Admission to the Historical Medical Library is available Saturdays and Sundays 10 a.m. to 3 p.m. and is included with tickets to the Mütter Museum, Philadelphia’s premier museum of medical history. The Museum and Library are part of The College of Physicians of Philadelphia, a professional organization for medical professionals that was founded in 1787, and housed in the same building.
Valued at $37 million (as of 2014), the Historical Medical Library was established in 1788 and in its current location since 1908. It contains 300,000 rare books, art, historic medical photographs, medical trade ephemera, first editions, and woodcut art, plus scrolls, stone tablets, lithographs, daguerreotype photos, handwritten letters, and many more remarkable items.
“Up until now, the only way to access our collection was by appointment or viewing our digital collection, which only represents 1% of the overall collection,” said Heidi Nance, Historical Medical Library Director. “Opening our doors to all visitors on weekends represents a new phase for one of Philadelphia’s greatest hidden treasures, sitting just above the iconic Mütter Museum.”
“As we’ve worked to make The College of Physicians of Philadelphia more accessible in a variety of ways, inviting the public into the Historical Medical Library has long been a dream,” said Dr. Mira Irons, President and CEO of The College of Physicians of Philadelphia. “The complementary collections within our Museum and Library work together to tell a story of the past, present, and future of medicine.”

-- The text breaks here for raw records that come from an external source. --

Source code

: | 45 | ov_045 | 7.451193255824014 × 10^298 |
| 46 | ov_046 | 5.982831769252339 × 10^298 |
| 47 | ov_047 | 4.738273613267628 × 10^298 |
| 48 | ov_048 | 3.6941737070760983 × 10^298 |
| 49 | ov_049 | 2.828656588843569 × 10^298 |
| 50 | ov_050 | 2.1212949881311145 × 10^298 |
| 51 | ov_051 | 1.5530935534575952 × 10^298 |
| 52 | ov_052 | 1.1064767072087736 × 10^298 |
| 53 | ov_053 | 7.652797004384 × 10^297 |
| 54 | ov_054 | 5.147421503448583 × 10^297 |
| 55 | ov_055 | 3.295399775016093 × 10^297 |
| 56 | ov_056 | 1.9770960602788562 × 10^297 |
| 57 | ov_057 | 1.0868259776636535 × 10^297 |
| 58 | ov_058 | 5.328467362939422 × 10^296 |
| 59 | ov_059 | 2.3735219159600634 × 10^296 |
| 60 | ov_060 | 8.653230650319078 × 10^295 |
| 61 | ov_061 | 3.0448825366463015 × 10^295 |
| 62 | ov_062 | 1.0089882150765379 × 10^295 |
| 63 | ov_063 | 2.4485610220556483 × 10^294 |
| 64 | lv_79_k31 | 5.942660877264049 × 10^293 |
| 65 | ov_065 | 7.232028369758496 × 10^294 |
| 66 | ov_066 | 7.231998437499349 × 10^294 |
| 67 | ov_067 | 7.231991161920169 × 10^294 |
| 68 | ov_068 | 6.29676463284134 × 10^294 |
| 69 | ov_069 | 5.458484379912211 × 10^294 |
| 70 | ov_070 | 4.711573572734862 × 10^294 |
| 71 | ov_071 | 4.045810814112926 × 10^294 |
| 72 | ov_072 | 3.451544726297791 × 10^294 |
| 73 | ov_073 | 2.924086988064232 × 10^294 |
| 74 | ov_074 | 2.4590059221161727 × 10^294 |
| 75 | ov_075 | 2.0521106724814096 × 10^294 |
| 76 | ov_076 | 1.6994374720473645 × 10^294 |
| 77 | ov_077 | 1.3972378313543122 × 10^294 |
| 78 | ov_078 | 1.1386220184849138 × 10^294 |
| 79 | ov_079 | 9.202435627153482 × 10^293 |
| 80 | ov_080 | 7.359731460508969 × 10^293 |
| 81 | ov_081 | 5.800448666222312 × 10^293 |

Historical Medical Library
The Historical Medical Library was created by the College’s Fellows and was Philadelphia’s central medical library for over 150 years, serving its medical schools, hospitals, physicians and other health professionals. In 1908, The College’s current building was built to house the growing Library. Today, it is an independent library dedicated to the history of medicine and the medical humanities, serving hundreds of scholars, health professionals, students, and popular writers each year. The jewel of the Library is a collection of more than 400 books printed before 1501, called “incunabula.” The oldest book on-site was printed in the 13th century.

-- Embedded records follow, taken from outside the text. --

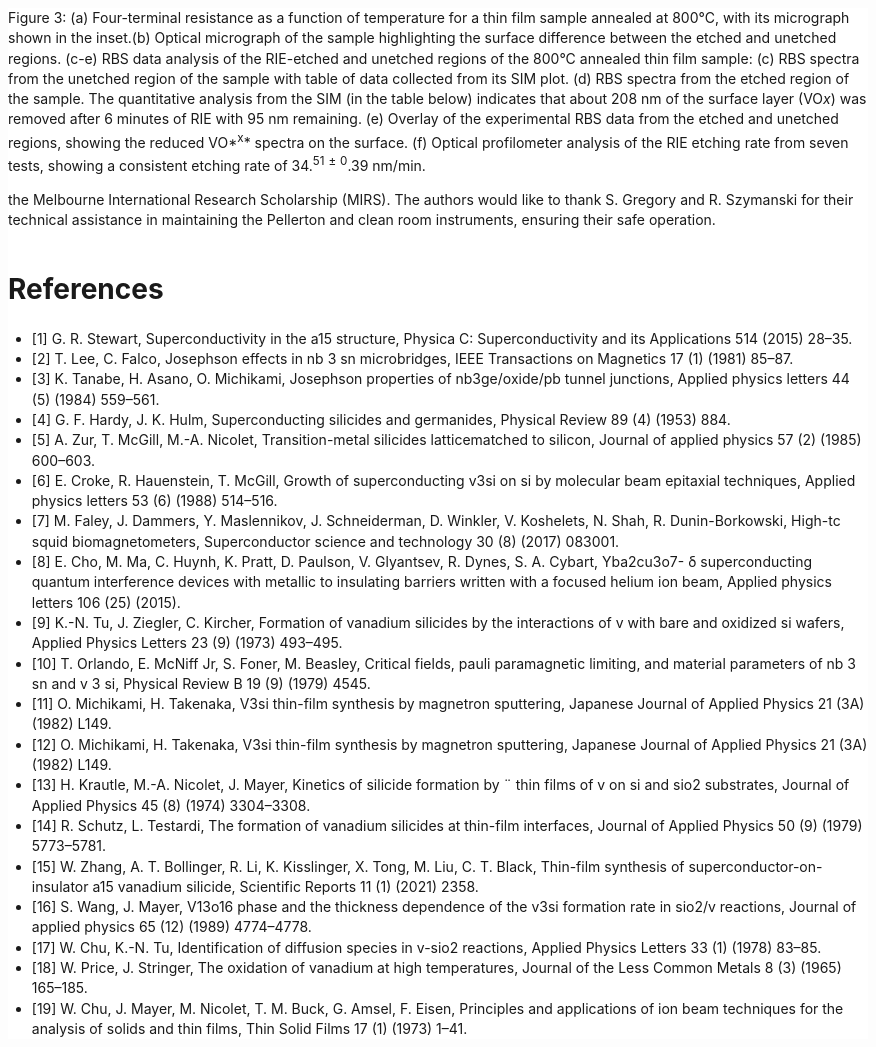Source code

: 
Figure 3: (a) Four-terminal resistance as a function of temperature for a thin film sample annealed at 800°C, with its micrograph shown in the inset.(b) Optical micrograph of the sample highlighting the surface difference between the etched and unetched regions. (c-e) RBS data analysis of the RIE-etched and unetched regions of the 800°C annealed thin film sample: (c) RBS spectra from the unetched region of the sample with table of data collected from its SIM plot. (d) RBS spectra from the etched region of the sample. The quantitative analysis from the SIM (in the table below) indicates that about 208 nm of the surface layer (VO*x*) was removed after 6 minutes of RIE with 95 nm remaining. (e) Overlay of the experimental RBS data from the etched and unetched regions, showing the reduced VO*<sup>x</sup>* spectra on the surface. (f) Optical profilometer analysis of the RIE etching rate from seven tests, showing a consistent etching rate of 34.<sup>51</sup> <sup>±</sup> <sup>0</sup>.39 nm/min.

the Melbourne International Research Scholarship (MIRS). The authors would like to thank S. Gregory and R. Szymanski for their technical assistance in maintaining the Pellerton and clean room instruments, ensuring their safe operation.

# References

- <span id="page-6-0"></span>[1] G. R. Stewart, Superconductivity in the a15 structure, Physica C: Superconductivity and its Applications 514 (2015) 28–35.
- <span id="page-6-1"></span>[2] T. Lee, C. Falco, Josephson effects in nb 3 sn microbridges, IEEE Transactions on Magnetics 17 (1) (1981) 85–87.
- <span id="page-6-2"></span>[3] K. Tanabe, H. Asano, O. Michikami, Josephson properties of nb3ge/oxide/pb tunnel junctions, Applied physics letters 44 (5) (1984) 559–561.
- <span id="page-6-3"></span>[4] G. F. Hardy, J. K. Hulm, Superconducting silicides and germanides, Physical Review 89 (4) (1953) 884.
- <span id="page-6-4"></span>[5] A. Zur, T. McGill, M.-A. Nicolet, Transition-metal silicides latticematched to silicon, Journal of applied physics 57 (2) (1985) 600–603.
- <span id="page-6-5"></span>[6] E. Croke, R. Hauenstein, T. McGill, Growth of superconducting v3si on si by molecular beam epitaxial techniques, Applied physics letters 53 (6) (1988) 514–516.
- <span id="page-6-6"></span>[7] M. Faley, J. Dammers, Y. Maslennikov, J. Schneiderman, D. Winkler, V. Koshelets, N. Shah, R. Dunin-Borkowski, High-tc squid biomagnetometers, Superconductor science and technology 30 (8) (2017) 083001.
- <span id="page-6-7"></span>[8] E. Cho, M. Ma, C. Huynh, K. Pratt, D. Paulson, V. Glyantsev, R. Dynes, S. A. Cybart, Yba2cu3o7- δ superconducting quantum interference devices with metallic to insulating barriers written with a focused helium ion beam, Applied physics letters 106 (25) (2015).
- <span id="page-6-8"></span>[9] K.-N. Tu, J. Ziegler, C. Kircher, Formation of vanadium silicides by the interactions of v with bare and oxidized si wafers, Applied Physics Letters 23 (9) (1973) 493–495.
- <span id="page-6-9"></span>[10] T. Orlando, E. McNiff Jr, S. Foner, M. Beasley, Critical fields, pauli paramagnetic limiting, and material parameters of nb 3 sn and v 3 si, Physical Review B 19 (9) (1979) 4545.
- <span id="page-6-10"></span>[11] O. Michikami, H. Takenaka, V3si thin-film synthesis by magnetron sputtering, Japanese Journal of Applied Physics 21 (3A) (1982) L149.
- <span id="page-6-11"></span>[12] O. Michikami, H. Takenaka, V3si thin-film synthesis by magnetron sputtering, Japanese Journal of Applied Physics 21 (3A) (1982) L149.
- <span id="page-6-12"></span>[13] H. Krautle, M.-A. Nicolet, J. Mayer, Kinetics of silicide formation by ¨ thin films of v on si and sio2 substrates, Journal of Applied Physics 45 (8) (1974) 3304–3308.
- <span id="page-6-13"></span>[14] R. Schutz, L. Testardi, The formation of vanadium silicides at thin-film interfaces, Journal of Applied Physics 50 (9) (1979) 5773–5781.
- <span id="page-6-14"></span>[15] W. Zhang, A. T. Bollinger, R. Li, K. Kisslinger, X. Tong, M. Liu, C. T. Black, Thin-film synthesis of superconductor-on-insulator a15 vanadium silicide, Scientific Reports 11 (1) (2021) 2358.
- <span id="page-6-15"></span>[16] S. Wang, J. Mayer, V13o16 phase and the thickness dependence of the v3si formation rate in sio2/v reactions, Journal of applied physics 65 (12) (1989) 4774–4778.
- <span id="page-6-16"></span>[17] W. Chu, K.-N. Tu, Identification of diffusion species in v-sio2 reactions, Applied Physics Letters 33 (1) (1978) 83–85.
- <span id="page-6-17"></span>[18] W. Price, J. Stringer, The oxidation of vanadium at high temperatures, Journal of the Less Common Metals 8 (3) (1965) 165–185.
- <span id="page-6-18"></span>[19] W. Chu, J. Mayer, M. Nicolet, T. M. Buck, G. Amsel, F. Eisen, Principles and applications of ion beam techniques for the analysis of solids and thin films, Thin Solid Films 17 (1) (1973) 1–41.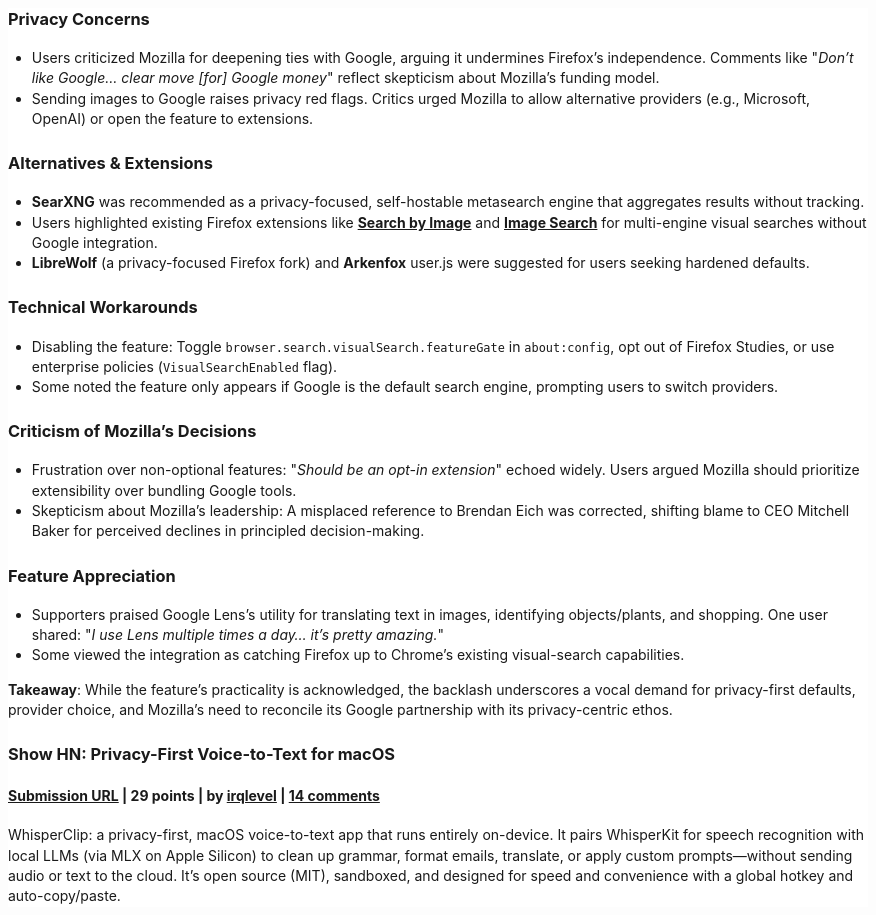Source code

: ### **Privacy Concerns**
- Users criticized Mozilla for deepening ties with Google, arguing it undermines Firefox’s independence. Comments like "*Don’t like Google… clear move [for] Google money*" reflect skepticism about Mozilla’s funding model.
- Sending images to Google raises privacy red flags. Critics urged Mozilla to allow alternative providers (e.g., Microsoft, OpenAI) or open the feature to extensions.

### **Alternatives & Extensions**
- **SearXNG** was recommended as a privacy-focused, self-hostable metasearch engine that aggregates results without tracking.
- Users highlighted existing Firefox extensions like **[Search by Image](https://addons.mozilla.org/en-US/firefox/addon/search_by_image/)** and **[Image Search](https://addons.mozilla.org/en-US/firefox/addon/image-search-)** for multi-engine visual searches without Google integration.
- **LibreWolf** (a privacy-focused Firefox fork) and **Arkenfox** user.js were suggested for users seeking hardened defaults.

### **Technical Workarounds**
- Disabling the feature: Toggle `browser.search.visualSearch.featureGate` in `about:config`, opt out of Firefox Studies, or use enterprise policies (`VisualSearchEnabled` flag).
- Some noted the feature only appears if Google is the default search engine, prompting users to switch providers.

### **Criticism of Mozilla’s Decisions**
- Frustration over non-optional features: "*Should be an opt-in extension*" echoed widely. Users argued Mozilla should prioritize extensibility over bundling Google tools.
- Skepticism about Mozilla’s leadership: A misplaced reference to Brendan Eich was corrected, shifting blame to CEO Mitchell Baker for perceived declines in principled decision-making.

### **Feature Appreciation**
- Supporters praised Google Lens’s utility for translating text in images, identifying objects/plants, and shopping. One user shared: "*I use Lens multiple times a day… it’s pretty amazing.*"
- Some viewed the integration as catching Firefox up to Chrome’s existing visual-search capabilities.

**Takeaway**: While the feature’s practicality is acknowledged, the backlash underscores a vocal demand for privacy-first defaults, provider choice, and Mozilla’s need to reconcile its Google partnership with its privacy-centric ethos.

### Show HN: Privacy-First Voice-to-Text for macOS

#### [Submission URL](https://github.com/cydanix/whisperclip) | 29 points | by [irqlevel](https://news.ycombinator.com/user?id=irqlevel) | [14 comments](https://news.ycombinator.com/item?id=45395667)

WhisperClip: a privacy-first, macOS voice-to-text app that runs entirely on-device. It pairs WhisperKit for speech recognition with local LLMs (via MLX on Apple Silicon) to clean up grammar, format emails, translate, or apply custom prompts—without sending audio or text to the cloud. It’s open source (MIT), sandboxed, and designed for speed and convenience with a global hotkey and auto-copy/paste.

Until this summer, the Library was only open to researchers. Thanks to the vision and generosity of College Trustees and 2021 Giving Tuesday donors, the Library doors are unlocked, welcoming Museum visitors for the first time in 200+ years.
“Now, more than ever, it’s important that the public be exposed to medical history. Understanding where we’ve come from helps us to understand, and appreciate, the present — and look towards the future of healthcare,” continued Dr. Irons.
Visitors to the Library’s Gallery will encounter rotating exhibits that change every three months and historic artwork on the walls, in a recently-restored space with coffered ceilings and a grand, late Gothic stone fireplace. The Library’s fireplace was moved from the College’s previous building located on Locust Street, where it had been donated by George W. Childs, the publisher of the Philadelphia Ledger. Designed by architect Theophilus P. Chandler in 1885, the fireplace consists of a massive stone mantel, elaborately carved and carried on triplets of columns to either side.
Photography of the exhibits, even with flashes, is welcomed.